→ **Поставленная цель A**: Назовите все, на что, согласно отрывку об опыте общения, автор полагался больше, чем на узко направленные тематические разговоры-интервью.
→ **Поставленная цель B**: Повторите без изменений часть отрывка об опыте общения от «Выбрать главу» до «мышления и магии.» включительно.
→ **Поставленная цель C**: Определите, согласуется ли с отрывком об опыте общения каждое утверждение, и подтвердите ответ точной цитатой. (i) Автор больше полагался на тематические разговоры-интервью, чем на беседы на отвлеченные темы. (ii) Предмет рассмотрения составляют устойчивые мировоззренческие и психологические стереотипы.

----- Страница -----

Выбрать главу

Некоторые из формулируемых на этих страницах позиции во многом определяет мой опыт общения с непохожими на нас людьми. Так, я больше полагался на чувственное восприятие, на долгий опыт общения, беседы на отвлеченные темы, позволяющие выяснить общий культурный фон, чем на более или менее узко направленные тематические разговоры-интервью[19]. Именно так, я думаю, лучше всего узнавались устойчивые мировоззренческие и психологические стереотипы, являющиеся предметом настоящего рассмотрения.

Может быть поэтому нередко наблюдавшиеся мной «сбои» в правдоподобности, «естественности» повествований моих собеседников, что могло бы быть названо «нарушением логики» их рассказов, переходом из плана реального в план фантастического, привели к осмыслению тех же проблем, что стоят перед исследователями «первобытного» мышления и магии.

----- Извлеченные данные -----

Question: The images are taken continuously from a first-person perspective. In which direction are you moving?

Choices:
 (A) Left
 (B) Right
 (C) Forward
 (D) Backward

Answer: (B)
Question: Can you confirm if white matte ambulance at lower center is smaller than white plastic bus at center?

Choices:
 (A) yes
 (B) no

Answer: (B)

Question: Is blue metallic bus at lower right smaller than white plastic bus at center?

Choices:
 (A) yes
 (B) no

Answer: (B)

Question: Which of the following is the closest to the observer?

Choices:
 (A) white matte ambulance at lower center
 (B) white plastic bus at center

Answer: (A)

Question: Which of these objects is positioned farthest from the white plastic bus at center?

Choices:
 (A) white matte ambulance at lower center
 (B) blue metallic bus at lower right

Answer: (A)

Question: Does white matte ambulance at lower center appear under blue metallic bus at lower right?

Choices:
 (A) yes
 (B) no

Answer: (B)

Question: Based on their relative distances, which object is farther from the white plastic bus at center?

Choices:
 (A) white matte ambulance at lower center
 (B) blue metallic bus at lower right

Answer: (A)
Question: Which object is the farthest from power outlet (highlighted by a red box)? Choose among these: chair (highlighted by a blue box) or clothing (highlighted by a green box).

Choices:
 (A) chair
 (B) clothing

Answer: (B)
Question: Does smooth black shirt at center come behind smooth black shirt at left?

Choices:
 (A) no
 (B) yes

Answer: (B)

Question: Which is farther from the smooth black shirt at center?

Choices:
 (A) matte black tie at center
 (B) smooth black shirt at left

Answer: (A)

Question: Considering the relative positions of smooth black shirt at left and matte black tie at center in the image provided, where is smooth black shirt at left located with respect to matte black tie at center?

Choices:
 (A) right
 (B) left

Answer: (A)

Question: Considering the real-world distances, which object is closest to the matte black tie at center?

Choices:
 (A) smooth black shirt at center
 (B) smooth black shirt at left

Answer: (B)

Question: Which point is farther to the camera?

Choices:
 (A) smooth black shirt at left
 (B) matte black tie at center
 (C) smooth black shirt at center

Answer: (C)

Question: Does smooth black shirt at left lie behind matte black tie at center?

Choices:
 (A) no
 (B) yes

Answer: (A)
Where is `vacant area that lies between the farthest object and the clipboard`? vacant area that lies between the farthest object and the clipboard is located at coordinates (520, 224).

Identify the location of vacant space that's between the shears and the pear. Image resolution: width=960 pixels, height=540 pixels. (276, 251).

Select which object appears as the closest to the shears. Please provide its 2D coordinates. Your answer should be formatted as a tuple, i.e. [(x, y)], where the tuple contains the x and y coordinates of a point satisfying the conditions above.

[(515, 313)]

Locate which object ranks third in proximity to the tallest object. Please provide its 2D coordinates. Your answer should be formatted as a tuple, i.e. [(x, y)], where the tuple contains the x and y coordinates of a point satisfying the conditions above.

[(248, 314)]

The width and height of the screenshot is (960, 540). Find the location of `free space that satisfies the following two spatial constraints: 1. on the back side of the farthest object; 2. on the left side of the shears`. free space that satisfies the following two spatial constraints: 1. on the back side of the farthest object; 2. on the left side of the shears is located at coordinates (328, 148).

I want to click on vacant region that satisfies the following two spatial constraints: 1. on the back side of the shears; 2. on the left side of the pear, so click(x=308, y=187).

-----

→ **Результат выполнения A**: Чувственное восприятие, долгий опыт общения, беседы на отвлеченные темы.

→ **Результат выполнения B**:
Выбрать главу

Некоторые из формулируемых на этих страницах позиции во многом определяет мой опыт общения с непохожими на нас людьми. Так, я больше полагался на чувственное восприятие, на долгий опыт общения, беседы на отвлеченные темы, позволяющие выяснить общий культурный фон, чем на более или менее узко направленные тематические разговоры-интервью[19]. Именно так, я думаю, лучше всего узнавались устойчивые мировоззренческие и психологические стереотипы, являющиеся предметом настоящего рассмотрения.

Может быть поэтому нередко наблюдавшиеся мной «сбои» в правдоподобности, «естественности» повествований моих собеседников, что могло бы быть названо «нарушением логики» их рассказов, переходом из плана реального в план фантастического, привели к осмыслению тех же проблем, что стоят перед исследователями «первобытного» мышления и магии.

→ **Результат выполнения C**:
(i) Нет: «я больше полагался на чувственное восприятие, на долгий опыт общения, беседы на отвлеченные темы, позволяющие выяснить общий культурный фон, чем на более или менее узко направленные тематические разговоры-интервью».
(ii) Да: «устойчивые мировоззренческие и психологические стереотипы, являющиеся предметом настоящего рассмотрения».